On Sunday morning, Hillary Clinton attended an event in New York City marking the fifteenth anniversary of the September 11th terrorist attacks, accompanying a raft of other dignitaries which included her Republican opponent, Donald Trump. According to The New York Times, she remained there for a little over an hour before she “suddenly…left her position” and departed the event in a black SUV. After over an hour of silence from the Clinton campaign, which did not permit any members of the press to follow the candidate as she departed, campaign spokesperson Nick Merrill indicated that Mrs. Clinton merely felt “overheated” and needed to take some time to recover at her daughter’s Manhattan apartment.

But as the media firestorm surrounding the strange incident reached a fever pitch, gaining traction well beyond the confines of the conservative blogosphere, the Clinton campaign released a statement from the candidate’s personal physician revealing that Mrs. Clinton had been diagnosed with pneumonia, a relatively common but occasionally deadly respiratory condition, on Friday.

The decision to reveal the ostensible reality of Mrs. Clinton’s condition comes at a high price. Not only will this admission tether concerns about the Democratic nominee’s health to the political mainstream, it will complicate Mrs. Clinton’s efforts to earn the trust of an electorate which has increasingly come to see her as deceitful and corrupt. A new ABC News/Washington Post poll released early Sunday morning shows that only a third of Americans view Mrs. Clinton as “honest and trustworthy,” and this incident will only shrink this minority further. Indeed, Sunday’s events have highlighted once more the compulsion of Mrs. Clinton and her campaign to lie to the American people about matters of profound importance, especially when the truth could incur a political cost.

Most crucially, the episode throws into sharp relief the true magnitude of the dishonesty of Mrs. Clinton’s campaign. As Mrs. Clinton gleefully took to the stage and the late night circuit to mock concerns about her health as “conspiracy theories” and the “paranoid fever dream” of her Republican opponent, she sought a secret rendezvous with her doctor in order to diagnose a condition serious enough to require “two Secret Service agents” to hold her up—her feet “dragging” on the ground, according to The New York Times—and “hoist” her into her getaway car.

After spending weeks condemning the “deranged conspiracy theories” of “the Republican nominee for president,” putting surrogate after surrogate on national television to assure the public that Mrs.
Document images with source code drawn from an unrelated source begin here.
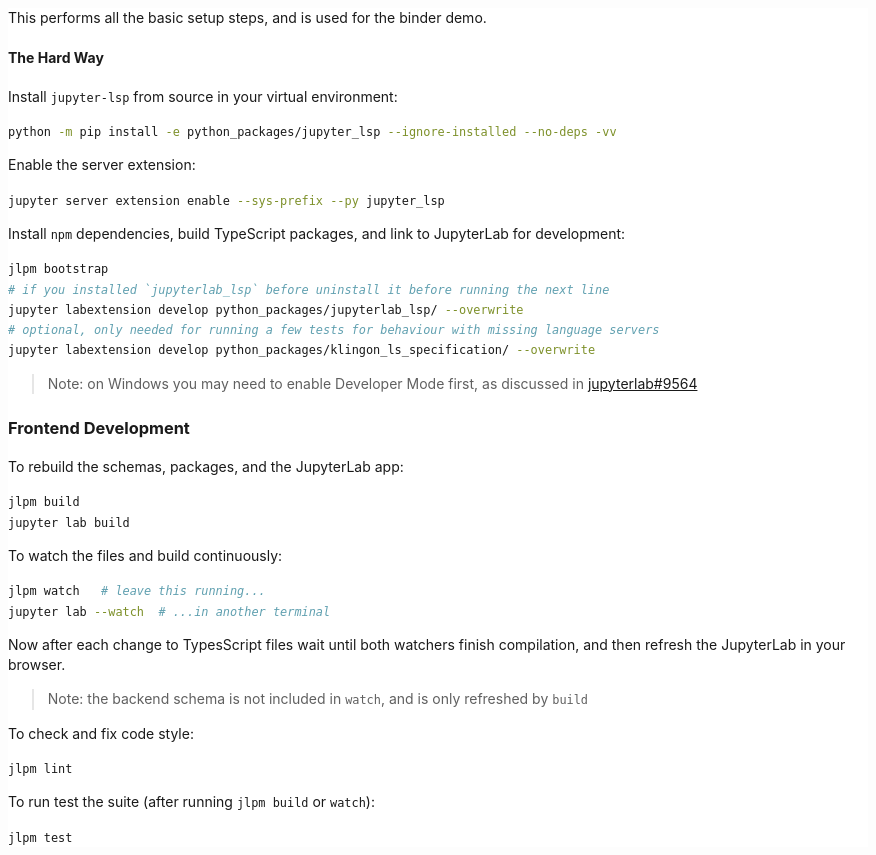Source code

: This performs all the basic setup steps, and is used for the binder demo.

#### The Hard Way

Install `jupyter-lsp` from source in your virtual environment:

```bash
python -m pip install -e python_packages/jupyter_lsp --ignore-installed --no-deps -vv
```

Enable the server extension:

```bash
jupyter server extension enable --sys-prefix --py jupyter_lsp
```

Install `npm` dependencies, build TypeScript packages, and link
to JupyterLab for development:

```bash
jlpm bootstrap
# if you installed `jupyterlab_lsp` before uninstall it before running the next line
jupyter labextension develop python_packages/jupyterlab_lsp/ --overwrite
# optional, only needed for running a few tests for behaviour with missing language servers
jupyter labextension develop python_packages/klingon_ls_specification/ --overwrite
```

> Note: on Windows you may need to enable Developer Mode first, as discussed in [jupyterlab#9564](https://github.com/jupyterlab/jupyterlab/issues/9564)

### Frontend Development

To rebuild the schemas, packages, and the JupyterLab app:

```bash
jlpm build
jupyter lab build
```

To watch the files and build continuously:

```bash
jlpm watch   # leave this running...
jupyter lab --watch  # ...in another terminal
```

Now after each change to TypesScript files wait until both watchers finish compilation,
and then refresh the JupyterLab in your browser.

> Note: the backend schema is not included in `watch`, and is only refreshed by `build`

To check and fix code style:

```bash
jlpm lint
```

To run test the suite (after running `jlpm build` or `watch`):

```bash
jlpm test
```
Clinton is perfectly healthy and to declare that any suggestion to the contrary is sexist, the Clinton campaign had invested far too much into its web of deceits to stop. It took a shocking public demonstration of Mrs. Clinton’s frail condition—not the medical diagnosis which came two days earlier—for her campaign to admit the truth.

This is unacceptable conduct for a person seeking elected office, but for Hillary Clinton, it is just the cost of doing business. Sunday’s incident reinforces an unfortunate reality about Mrs. Clinton: that only under the force of law or the weight of unbearable political pressure will the woman seeking to become our nation’s next president dare to tell the truth.